# SUPPLIED ENTRIES

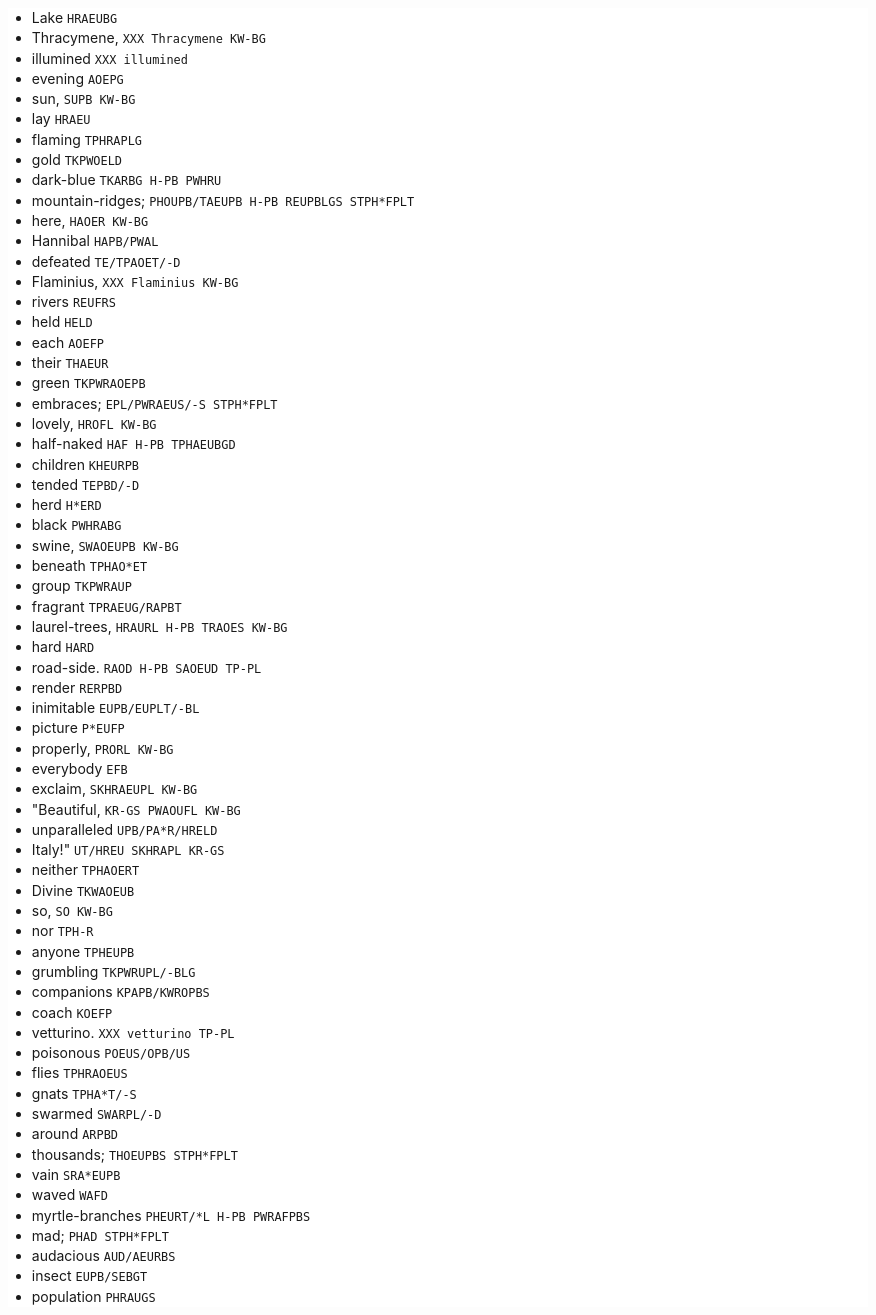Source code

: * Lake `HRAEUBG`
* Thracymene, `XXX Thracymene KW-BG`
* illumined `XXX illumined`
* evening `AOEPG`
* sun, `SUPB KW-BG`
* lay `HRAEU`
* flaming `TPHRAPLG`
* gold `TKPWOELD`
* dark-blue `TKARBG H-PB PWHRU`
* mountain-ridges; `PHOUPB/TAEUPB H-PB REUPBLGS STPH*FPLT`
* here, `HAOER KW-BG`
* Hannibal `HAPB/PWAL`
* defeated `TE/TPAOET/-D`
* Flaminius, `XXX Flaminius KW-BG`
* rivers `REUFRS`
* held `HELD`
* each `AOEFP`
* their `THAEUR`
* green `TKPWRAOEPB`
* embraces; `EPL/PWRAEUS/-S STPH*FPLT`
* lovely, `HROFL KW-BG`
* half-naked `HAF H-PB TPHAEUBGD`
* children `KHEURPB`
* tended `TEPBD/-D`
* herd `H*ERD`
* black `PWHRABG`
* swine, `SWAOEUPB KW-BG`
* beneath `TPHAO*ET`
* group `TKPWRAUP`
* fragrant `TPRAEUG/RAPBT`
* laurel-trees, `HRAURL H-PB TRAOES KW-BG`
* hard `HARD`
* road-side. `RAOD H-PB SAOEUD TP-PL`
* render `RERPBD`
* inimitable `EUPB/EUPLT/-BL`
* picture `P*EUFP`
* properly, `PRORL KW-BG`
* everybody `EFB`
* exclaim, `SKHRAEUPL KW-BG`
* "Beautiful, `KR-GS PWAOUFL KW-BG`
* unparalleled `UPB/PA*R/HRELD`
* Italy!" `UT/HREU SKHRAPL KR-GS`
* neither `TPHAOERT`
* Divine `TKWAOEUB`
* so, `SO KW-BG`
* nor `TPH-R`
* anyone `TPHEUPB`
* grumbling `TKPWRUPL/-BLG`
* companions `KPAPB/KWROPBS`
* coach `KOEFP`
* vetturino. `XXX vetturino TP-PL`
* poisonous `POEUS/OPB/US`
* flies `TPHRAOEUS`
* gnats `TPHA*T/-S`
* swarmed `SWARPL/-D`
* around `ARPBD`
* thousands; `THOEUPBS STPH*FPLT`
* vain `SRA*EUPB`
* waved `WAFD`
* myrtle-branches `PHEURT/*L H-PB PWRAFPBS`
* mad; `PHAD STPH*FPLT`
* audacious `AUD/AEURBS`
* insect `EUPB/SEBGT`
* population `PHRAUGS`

# WHAT YOU WILL DO
Every line above should be copied exactly; do not carry over the pictures.

# ANSWER FOR THIS EXERCISE
Source code

: * Lake `HRAEUBG`
* Thracymene, `XXX Thracymene KW-BG`
* illumined `XXX illumined`
* evening `AOEPG`
* sun, `SUPB KW-BG`
* lay `HRAEU`
* flaming `TPHRAPLG`
* gold `TKPWOELD`
* dark-blue `TKARBG H-PB PWHRU`
* mountain-ridges; `PHOUPB/TAEUPB H-PB REUPBLGS STPH*FPLT`
* here, `HAOER KW-BG`
* Hannibal `HAPB/PWAL`
* defeated `TE/TPAOET/-D`
* Flaminius, `XXX Flaminius KW-BG`
* rivers `REUFRS`
* held `HELD`
* each `AOEFP`
* their `THAEUR`
* green `TKPWRAOEPB`
* embraces; `EPL/PWRAEUS/-S STPH*FPLT`
* lovely, `HROFL KW-BG`
* half-naked `HAF H-PB TPHAEUBGD`
* children `KHEURPB`
* tended `TEPBD/-D`
* herd `H*ERD`
* black `PWHRABG`
* swine, `SWAOEUPB KW-BG`
* beneath `TPHAO*ET`
* group `TKPWRAUP`
* fragrant `TPRAEUG/RAPBT`
* laurel-trees, `HRAURL H-PB TRAOES KW-BG`
* hard `HARD`
* road-side. `RAOD H-PB SAOEUD TP-PL`
* render `RERPBD`
* inimitable `EUPB/EUPLT/-BL`
* picture `P*EUFP`
* properly, `PRORL KW-BG`
* everybody `EFB`
* exclaim, `SKHRAEUPL KW-BG`
* "Beautiful, `KR-GS PWAOUFL KW-BG`
* unparalleled `UPB/PA*R/HRELD`
* Italy!" `UT/HREU SKHRAPL KR-GS`
* neither `TPHAOERT`
* Divine `TKWAOEUB`
* so, `SO KW-BG`
* nor `TPH-R`
* anyone `TPHEUPB`
* grumbling `TKPWRUPL/-BLG`
* companions `KPAPB/KWROPBS`
* coach `KOEFP`
* vetturino. `XXX vetturino TP-PL`
* poisonous `POEUS/OPB/US`
* flies `TPHRAOEUS`
* gnats `TPHA*T/-S`
* swarmed `SWARPL/-D`
* around `ARPBD`
* thousands; `THOEUPBS STPH*FPLT`
* vain `SRA*EUPB`
* waved `WAFD`
* myrtle-branches `PHEURT/*L H-PB PWRAFPBS`
* mad; `PHAD STPH*FPLT`
* audacious `AUD/AEURBS`
* insect `EUPB/SEBGT`
* population `PHRAUGS`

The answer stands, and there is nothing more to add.